Un giorno capitò in un quartiere nuovo passato Ponte Milvio. Era un insieme di casamenti grigi, dai cortili tetri che s’intravedevano oltre i grandi cancelli sormontati da un arco. Anche qui però la periferia aveva imposto la sua legge di eterogeneità e di disordine. Fausto se ne accorse appena oltrepassato l’ultimo blocco. La strada asfaltata, coi marciapiedi larghi, continuava a salire leggermente. Ma Fausto si fermò perché era ormai il crepuscolo. Da una parte si ergeva una collina che egli giudicò una propaggine di Monte Mario: le sagome di alcuni pini e una fila di cipressi si profilavano nette contro il cielo incendiato dal tramonto. Dall’altra parte, verso il Tevere, si stendeva un accampamento di casupole. Fausto sostò a guardare in quella direzione. Era tutto teso come nell’imminenza di una scoperta. Non voleva tornarsene ancora una volta a casa a mani vuote! Frugava con lo sguardo nell’aria di cenere, tra i fumi che si levavano dalle baracche e la nebbiolina che saliva dal fiume. Ma in quale libro aveva già trovato la descrizione di un ammasso di casupole al crepuscolo?

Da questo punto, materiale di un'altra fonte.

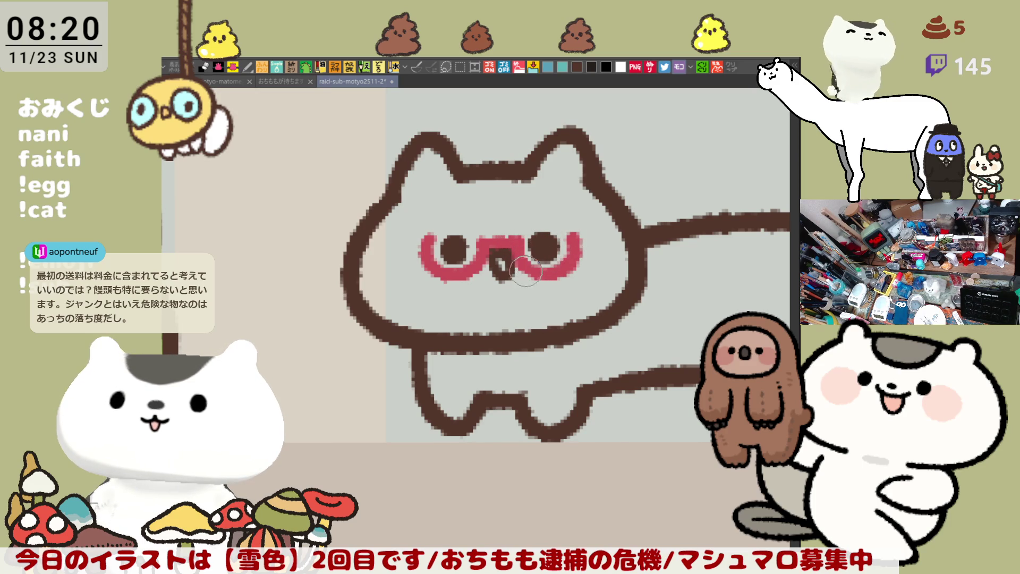
Erase the outline between the cat's right ear and tail.
{"action": "left_click_drag", "start_coordinate": [563, 303], "coordinate": [540, 278]}
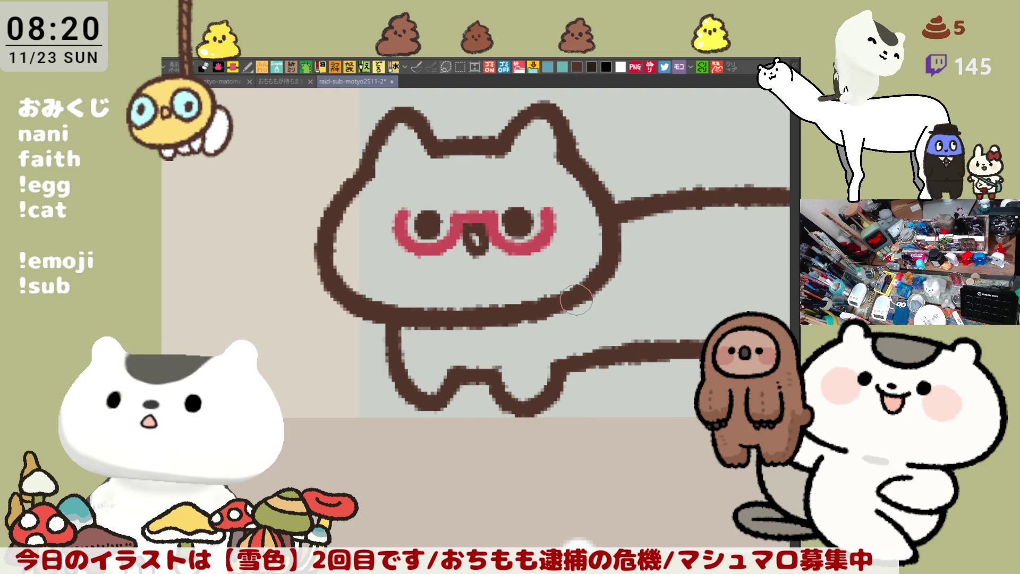
{"action": "left_click_drag", "start_coordinate": [592, 314], "coordinate": [574, 369]}
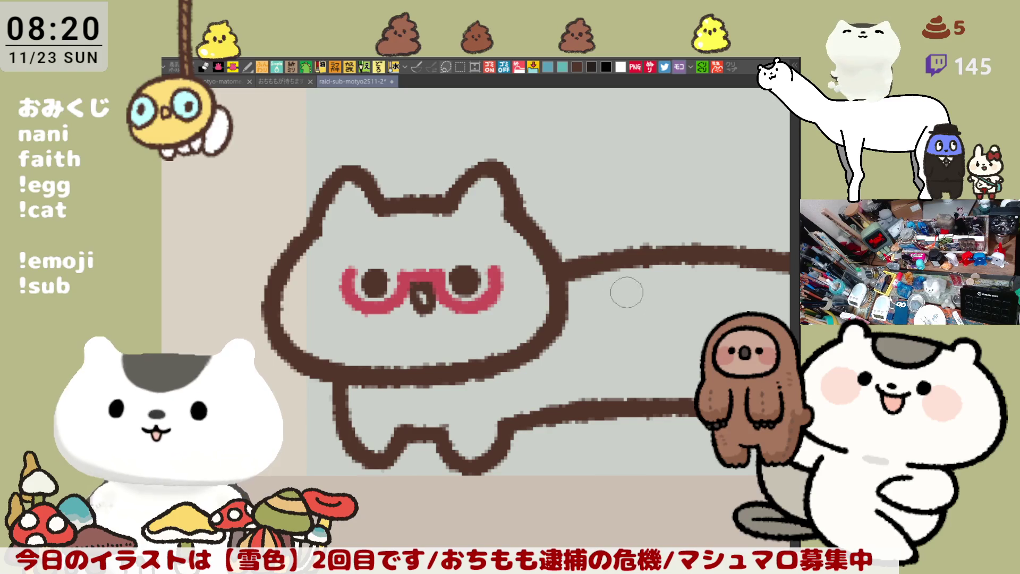
{"action": "mouse_move", "coordinate": [546, 244]}
{"action": "left_mouse_down"}
{"action": "mouse_move", "coordinate": [555, 231]}
{"action": "mouse_move", "coordinate": [547, 269]}
{"action": "mouse_move", "coordinate": [531, 262]}
{"action": "mouse_move", "coordinate": [554, 239]}
{"action": "mouse_move", "coordinate": [563, 263]}
{"action": "mouse_move", "coordinate": [525, 256]}
{"action": "mouse_move", "coordinate": [543, 247]}
{"action": "left_mouse_up"}
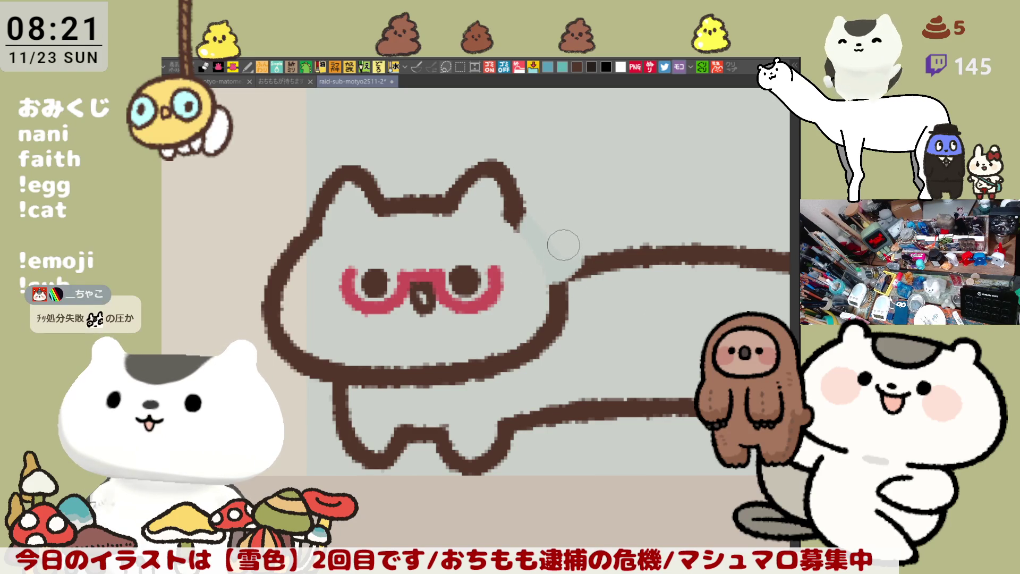
Save the drawing and start an arc running down from the cat's right ear.
{"action": "key", "text": "ctrl+s"}
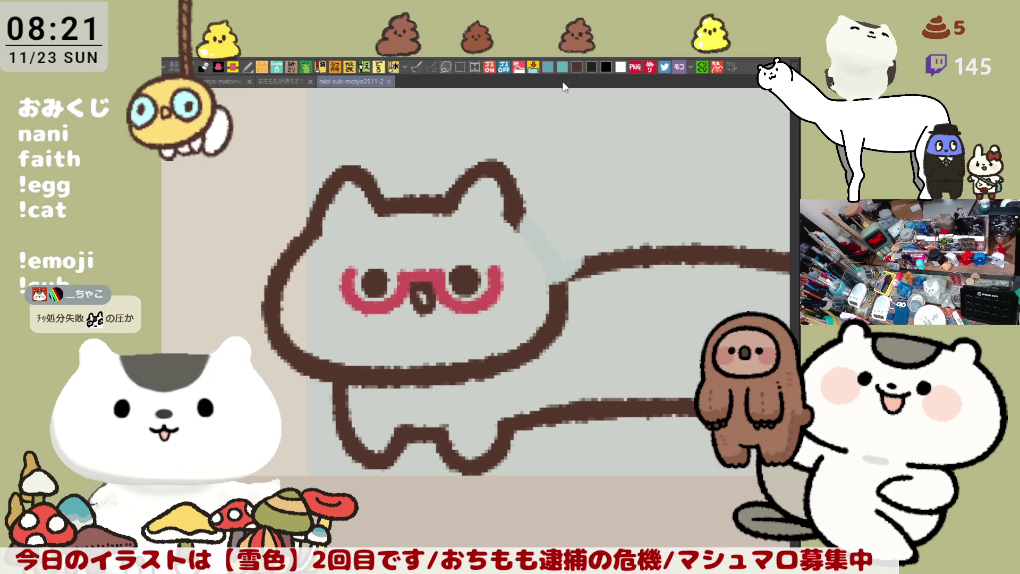
{"action": "left_click", "coordinate": [579, 63]}
{"action": "mouse_move", "coordinate": [527, 204]}
{"action": "left_mouse_down"}
{"action": "mouse_move", "coordinate": [551, 288]}
{"action": "mouse_move", "coordinate": [541, 245]}
{"action": "left_mouse_up"}
{"action": "key", "text": "ctrl+z"}
{"action": "key", "text": "ctrl+y"}
{"action": "key", "text": "ctrl+z"}
{"action": "left_click_drag", "start_coordinate": [540, 203], "coordinate": [525, 281]}
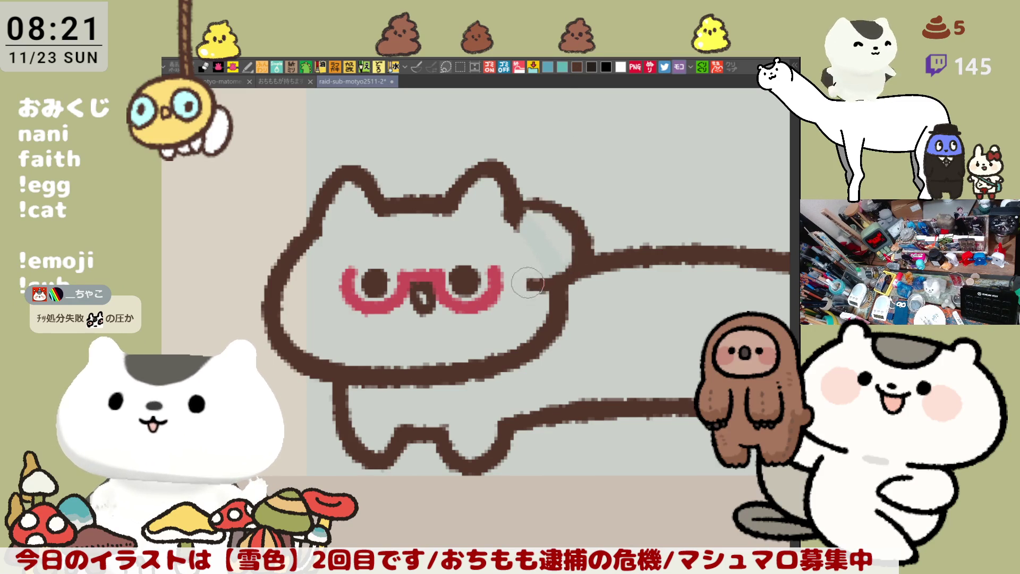
{"action": "key", "text": "ctrl+z"}
{"action": "mouse_move", "coordinate": [536, 200]}
{"action": "left_mouse_down"}
{"action": "mouse_move", "coordinate": [582, 263]}
{"action": "mouse_move", "coordinate": [526, 280]}
{"action": "left_mouse_up"}
Complete the rounded bump outline beside the right ear, closing its gaps.
{"action": "mouse_move", "coordinate": [533, 208]}
{"action": "left_mouse_down"}
{"action": "mouse_move", "coordinate": [523, 266]}
{"action": "mouse_move", "coordinate": [558, 294]}
{"action": "left_mouse_up"}
{"action": "key", "text": "ctrl+z"}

A un tratto ricordò che era in uno dei racconti di Gente di Dublino. Lo scrittore paragonava le casupole al crepuscolo a un gruppo di vagabondi che stessero per alzarsi, scuotersi la polvere di dosso e riprendere il cammino. Fausto ricordò che Joyce sembrava prediligere anche lui i paesaggi di periferia e l’ora del crepuscolo. Colpito da questa scoperta, si sentì pronto per il ritorno.
Arrivò a casa che mancava sempre più di un’ora alla cena. Si chiuse in camera e riprese il libro che aveva letto un mese prima senza che gli facesse nessuna particolare impressione. Dapprima lo sfogliò per ricercare quel passo in cui alcune casupole erano paragonate a un gruppo di straccioni. E rimase un po’ deluso, perché non rendeva l’impressione che aveva provato poco prima, davanti all’ammasso di baracche tra i fumi del crepuscolo. Poi rilesse il secondo racconto, intitolato Un incontro. Parlava di una scappata di due ragazzi che invece di andare a scuola vagabondano per la città. E anche qui trovò l’eco di un’impressione che gli pareva di aver già provato, l’impressione che dànno certe mattine limpide e luminose, quando i rumori della città e l’affaccendarsi della gente mettono addosso una piacevole eccitazione, e si sente il desiderio di fare, di muoversi, di partire in cerca di avventure… Quella sera Fausto a cena era irrequieto, tanto che la madre gli domandò cos’aveva. Egli non rispose, ma sapeva bene quello che aveva: aveva l’impressione di non essere più solo, perché c’era già stato qualcuno che aveva provato i suoi stessi sentimenti ed era stato anzi capace di esprimerli.